Türkiye'nin Portekiz'deki finallerde olmayışı için neler söyleyeceksiniz?
Bu benim için büyük bir hayal kırıklığı. Sebeplerini kestirmek çok zor. Futbolda her şey olur. Belki de o futbolcuların büyük kısmı ''Bu kadar başarıya imza attım. Dünya üçüncüsü oldum. Şampiyonlar Ligi'nde çeyrek final oynadım. Para da kazandım. Artık beni rahat bırakın'' diye düşünmüş olabilirler. Futbolda böyle şey vardır. Bu söylediğime inanın. Ve o zaman da zevk almazlar. (Jupp Derwall bu arada yine yazılmaması kaydıyla, eski Galatasaray günlerine dönüp, o zamanki bazı yaşadıklarını anlatıyor.) Bu bakımdan üzücü olmakla beraber, bu futbolcuları da anlayışla karşılamak lazım.

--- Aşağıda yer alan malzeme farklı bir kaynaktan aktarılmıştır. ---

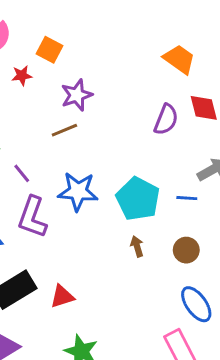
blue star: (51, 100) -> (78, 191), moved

Peki Jupp, 2004’deki Galatasaray için ne diyorsunuz?
Bana ne soruyorsun? Ligdeki puan cetveline bak. Her şey orda gözüküyor.
Şimdi Galatasaray'ın başında Hagi var. Düşüncelerinizi alabilir miyiz?
Hagi süper bir yetenek. Onun gibi futbol zekasına sahip dünyada çok az oyuncu var. Çok başarılı antrenörler vardır, parlak futbolcu değildirler. Çok parlak futbolcular vardır, antrenörlük hayatında başarılı olamazlar. Bunlar birbirinden farklı şeyler. Hagi de önümüzdeki 2 yıl Galatasaray'da yönetici olarak neler yapabileceğini hepimize gösterecek. Umarım başarılı olur. Çünkü Galatasaray'ın başarılı olması, yeniden Avrupa'da üst sıralara çıkması, beni tahmin edemeyeceğin kadar fazla mutlu eder.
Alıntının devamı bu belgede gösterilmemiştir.